Sunday, April 30, 2017

shame chain 1.2

Looking at pron is a form of sabotage. It is a way of showing myself that I am not worthy of the good in my life. Rather that be in having a good relationship with Vicki or just life in general. Today I feel good about my life. I have money in the bank. I have a good relationship with Vicki and my family. I have no need to feel shame for anything.

I guess looking at pron is a way to feel like I did when I got clean. I don't feel shame or worthless. I haven't that way in a long time. I have been feeling pretty good about life. Why would I want to ruin that.

However, the last couple days I have been missing Merl, Earnest and Keith. Missing the old days in Eastern Area of Oklahoma.

Sunday, April 16, 2017

Shame Chain 1.1

The whole purpose of the shame chain is to keep us away from Jesus. If we feel shame, how can we approach Him? Christ takes away our shame.

Friday, April 14, 2017

Shame chain

I was reading today in "Living Clean" and the thought came to me that watching pron is part of the shame chain.
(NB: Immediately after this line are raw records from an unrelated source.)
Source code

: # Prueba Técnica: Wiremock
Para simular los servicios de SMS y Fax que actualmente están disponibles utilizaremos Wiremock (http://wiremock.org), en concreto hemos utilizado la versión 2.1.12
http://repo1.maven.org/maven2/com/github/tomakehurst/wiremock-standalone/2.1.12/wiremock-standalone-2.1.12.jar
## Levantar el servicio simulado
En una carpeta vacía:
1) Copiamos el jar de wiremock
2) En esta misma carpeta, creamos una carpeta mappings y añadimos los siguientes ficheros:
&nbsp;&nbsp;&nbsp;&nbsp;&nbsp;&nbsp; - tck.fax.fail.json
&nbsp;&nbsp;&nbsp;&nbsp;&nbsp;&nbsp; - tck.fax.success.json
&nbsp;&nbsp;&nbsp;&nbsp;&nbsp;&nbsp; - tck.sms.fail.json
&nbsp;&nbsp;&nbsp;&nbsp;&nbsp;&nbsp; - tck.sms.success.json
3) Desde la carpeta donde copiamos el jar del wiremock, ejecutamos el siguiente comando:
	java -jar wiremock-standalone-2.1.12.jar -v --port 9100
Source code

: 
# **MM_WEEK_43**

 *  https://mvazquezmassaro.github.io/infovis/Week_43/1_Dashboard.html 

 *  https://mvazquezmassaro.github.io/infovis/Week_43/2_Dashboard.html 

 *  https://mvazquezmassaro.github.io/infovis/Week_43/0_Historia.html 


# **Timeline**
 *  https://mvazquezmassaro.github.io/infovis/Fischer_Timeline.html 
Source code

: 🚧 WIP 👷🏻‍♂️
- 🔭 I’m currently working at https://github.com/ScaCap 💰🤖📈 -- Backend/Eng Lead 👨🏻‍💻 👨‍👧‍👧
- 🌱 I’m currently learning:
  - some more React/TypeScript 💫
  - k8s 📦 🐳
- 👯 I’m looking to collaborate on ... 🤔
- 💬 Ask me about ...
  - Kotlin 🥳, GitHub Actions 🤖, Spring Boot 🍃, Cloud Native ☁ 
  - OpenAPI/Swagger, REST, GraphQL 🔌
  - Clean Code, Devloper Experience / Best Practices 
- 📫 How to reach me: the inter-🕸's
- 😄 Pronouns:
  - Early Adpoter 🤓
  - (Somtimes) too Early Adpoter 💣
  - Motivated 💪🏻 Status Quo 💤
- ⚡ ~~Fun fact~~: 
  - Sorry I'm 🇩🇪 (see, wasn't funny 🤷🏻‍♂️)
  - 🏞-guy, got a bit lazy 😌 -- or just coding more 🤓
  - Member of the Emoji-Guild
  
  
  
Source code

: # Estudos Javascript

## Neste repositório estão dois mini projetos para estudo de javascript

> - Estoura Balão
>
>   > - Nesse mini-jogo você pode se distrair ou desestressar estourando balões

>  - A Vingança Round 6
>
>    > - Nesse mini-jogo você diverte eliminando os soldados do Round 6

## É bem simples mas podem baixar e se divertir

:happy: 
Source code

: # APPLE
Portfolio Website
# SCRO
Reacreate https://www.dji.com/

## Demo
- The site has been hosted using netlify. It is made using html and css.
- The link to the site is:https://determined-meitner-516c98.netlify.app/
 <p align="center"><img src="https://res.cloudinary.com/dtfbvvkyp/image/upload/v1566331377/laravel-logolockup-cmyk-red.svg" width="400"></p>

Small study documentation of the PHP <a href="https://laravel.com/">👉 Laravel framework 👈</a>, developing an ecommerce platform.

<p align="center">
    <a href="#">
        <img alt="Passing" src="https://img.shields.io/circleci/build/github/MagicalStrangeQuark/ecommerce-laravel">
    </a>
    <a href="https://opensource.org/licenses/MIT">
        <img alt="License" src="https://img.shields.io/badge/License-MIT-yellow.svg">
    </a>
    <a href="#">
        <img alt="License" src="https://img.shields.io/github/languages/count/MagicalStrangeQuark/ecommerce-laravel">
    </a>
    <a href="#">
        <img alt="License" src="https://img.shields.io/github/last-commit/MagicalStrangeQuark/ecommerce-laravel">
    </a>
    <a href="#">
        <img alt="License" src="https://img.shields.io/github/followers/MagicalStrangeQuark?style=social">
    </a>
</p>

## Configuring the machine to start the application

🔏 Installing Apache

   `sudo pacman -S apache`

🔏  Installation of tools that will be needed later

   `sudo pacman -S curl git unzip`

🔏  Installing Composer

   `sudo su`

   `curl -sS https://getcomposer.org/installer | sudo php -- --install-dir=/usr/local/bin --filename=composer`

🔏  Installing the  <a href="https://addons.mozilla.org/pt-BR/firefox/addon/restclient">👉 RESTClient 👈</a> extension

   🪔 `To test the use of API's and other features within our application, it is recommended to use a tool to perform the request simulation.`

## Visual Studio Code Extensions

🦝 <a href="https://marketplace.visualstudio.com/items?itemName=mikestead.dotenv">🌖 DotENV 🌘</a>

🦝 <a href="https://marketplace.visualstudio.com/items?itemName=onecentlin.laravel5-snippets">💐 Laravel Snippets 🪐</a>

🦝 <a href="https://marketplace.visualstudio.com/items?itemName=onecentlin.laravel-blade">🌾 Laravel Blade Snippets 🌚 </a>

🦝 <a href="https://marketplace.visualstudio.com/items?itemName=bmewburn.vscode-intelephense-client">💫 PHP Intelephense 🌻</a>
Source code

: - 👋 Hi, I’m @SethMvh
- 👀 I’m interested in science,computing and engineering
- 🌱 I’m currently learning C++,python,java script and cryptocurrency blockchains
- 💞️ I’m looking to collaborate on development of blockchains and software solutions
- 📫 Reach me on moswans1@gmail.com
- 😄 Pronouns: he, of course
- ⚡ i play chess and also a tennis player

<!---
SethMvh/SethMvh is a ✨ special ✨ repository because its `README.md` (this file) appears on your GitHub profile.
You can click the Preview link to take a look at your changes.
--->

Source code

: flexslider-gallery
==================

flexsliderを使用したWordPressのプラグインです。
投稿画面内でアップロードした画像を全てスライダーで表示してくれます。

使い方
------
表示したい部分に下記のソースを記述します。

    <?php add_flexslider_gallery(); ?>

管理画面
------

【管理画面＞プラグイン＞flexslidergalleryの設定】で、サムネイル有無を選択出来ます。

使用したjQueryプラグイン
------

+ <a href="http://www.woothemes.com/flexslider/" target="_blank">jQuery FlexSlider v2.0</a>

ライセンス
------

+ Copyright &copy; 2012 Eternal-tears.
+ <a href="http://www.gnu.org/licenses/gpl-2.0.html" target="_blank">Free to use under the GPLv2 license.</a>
It causes me shame to think about watching pron. I am not sure what I am trying to hide from yet but that knowing what I am doing is part of recovery. If I stop doing things that cause me shame I will be able to look others, women, in the eyes.

Monday, April 3, 2017

Boredom

Talked with my sponsor last night about my acting out with pron. I deserved that boredom is a form of spiritual rebellion, which part it is lack of gratitude. I can feel it effecting me already but sure yet how to combat it. I am using prayer at this time to combat it. I will have to see what happens when temptation with pron comes. But, there is an excitement inside about the future.

I also realized after I got off the phone that there might be some jealousy that Vicki is still getting to use and I'm not. That would account for some of the rebellion. Not that there is anything that using really holds out to me that I want. However, the idea that I could run away from life in a different way does kind of appeal to me. I guess I'll call Ernest today and talk about it.